Ex garda fined for leaking report to newspaper

A former senior garda has been given a suspended sentence and a €5,000 fine for leaking a confidential government report to an Evening Herald reporter.

A former senior garda has been given a suspended sentence and a €5,000 fine for leaking a confidential government report to an Evening Herald reporter.

Now-retired Detective Sergeant Robert McNulty (aged 50) had been "obsessed" with restoring his reputation since coming under a 2006 public inquiry into the Dean Lyons case and had denied contacting reporter Mick McCaffrey, whose fingerprints were found on his copy of the draft report.

Defence counsel Mr Padraig Dwyer SC submitted that his client spoke of being "ridiculed" by the media and "jeered at by his own peers" and had disclosed the draft report, which cleared gardaí of misconduct surrounding Mr Lyons’s false murder confessions, in a "self-serving" bid to "vindicate his own good name".

Mr Dwyer submitted to Judge Desmond Hogan that his client had been "obsessed" with clearing his name and "jumped the gun" by divulging the report’s findings before its final draft was sent to the Justice Minister.

McNulty, of The Close, Boden Park, Rathfarnham pleaded guilty to disclosing the draft report’s contents without consent on a date between July 10 and August 10, 2006.

Judge Hogan noted that the information released by McNulty related to himself and that he has since resigned his senior position in the gardai.

He imposed a 12-month suspended sentence and a €5,000 fine with three months to pay.
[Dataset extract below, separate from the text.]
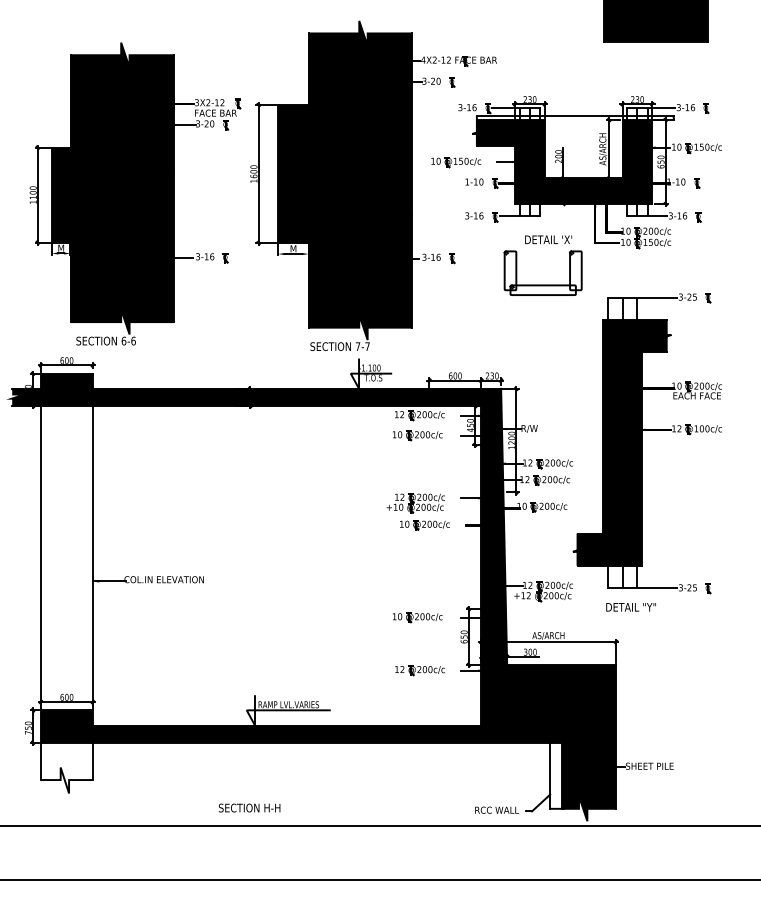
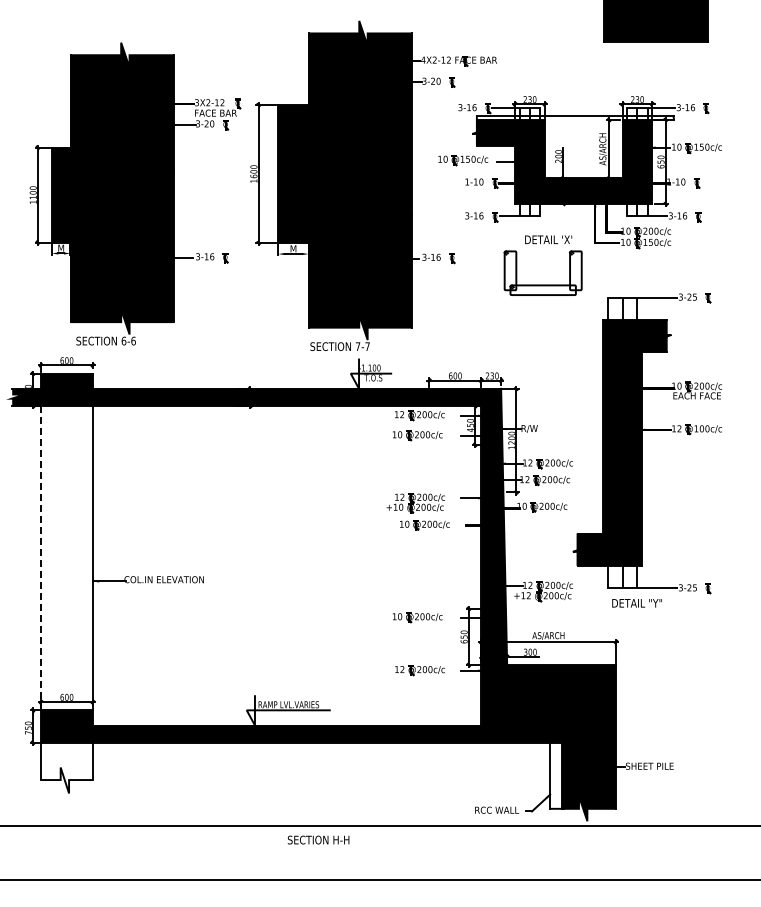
part at (456, 162) position: (456, 162) -> (463, 160)
line at (40, 557): solid -> dashed
text at (630, 607) position: (630, 607) -> (636, 603)
text at (249, 807) position: (249, 807) -> (318, 839)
Detective Superintendent John McMahon said the Government set up the Dean Lyons Commission of Investigation under Mr George Birmingham SC (now Mr Justice Birmingham) to investigate Mr Lyons’s false confessions to two murders in the Grangegorman area in 1997.

Det Supt McMahon said McNulty and other colleagues had already been vindicated of misconduct in an internal inquiry and subsequent review.

He said Mr Birmingham sent the first draft of the commission’s report to 15 people, including McNulty, between July 10 and 11, 2006, before revising it, issuing a second draft and sending the final draft to the Justice Minister on July 28, 2006.

Det Supt McMahon told Mr McGinn that the Evening Herald published articles on August 10 and 11, 2006 containing direct quotes from the first five pages of the report’s initial draft.

Gardaí deduced that the quoted material came from the report’s first draft because the same content had been amended in subsequent drafts.

McNulty confirmed he had received the confidential document in a sealed envelope but denied he had contacted Mr McCaffrey or other journalists when he spoke with colleagues investigating the leak.

Det Supt McMahon said gardaí arrested McNulty and Mr McCaffrey when they found evidence of calls between the two men on the reporter’s phone.

He said gardaí matched the reporter’s fingerprints to three marks found on McNulty’s draft report.

The former garda was charged with disclosing the report on October 15, 2007 and suspended from the force since then until his retirement in July 2009.

Det Supt McMahon agreed with Mr Dywer that his client had been a serving member of An Garda Síochána since 1978 and was a "good officer" who "worked well".

Retired Det Supt PJ Browne described McNulty, his friend and colleague of 20 years, as a "very commendable, very reliable" member of the force who came under enormous pressure from the Dean Lyons investigations.

Det Supt Browne revealed that McNulty "looked at himself as being under suspicion at all times" during the internal garda inquiry but "came back to himself" when the investigations were over.

He agreed with Mr Dwyer that the "pressure" returned when the public inquiry began.

Det Supt Browne said: "My only belief is that he did it to clear his name", when Mr Dwyer asked him his opinion on McNulty’s motive for the leak.

Mr Dwyer (with Mr Breffni Gordon BL) submitted that McNulty, a married father-of-three with no previous convictions, had lost his reputation, his job, his health and the respect of his colleagues and the public.

He submitted that although his client had "jumped the gun" with leaking the report, the disclosure did not derail the commission or affect its work.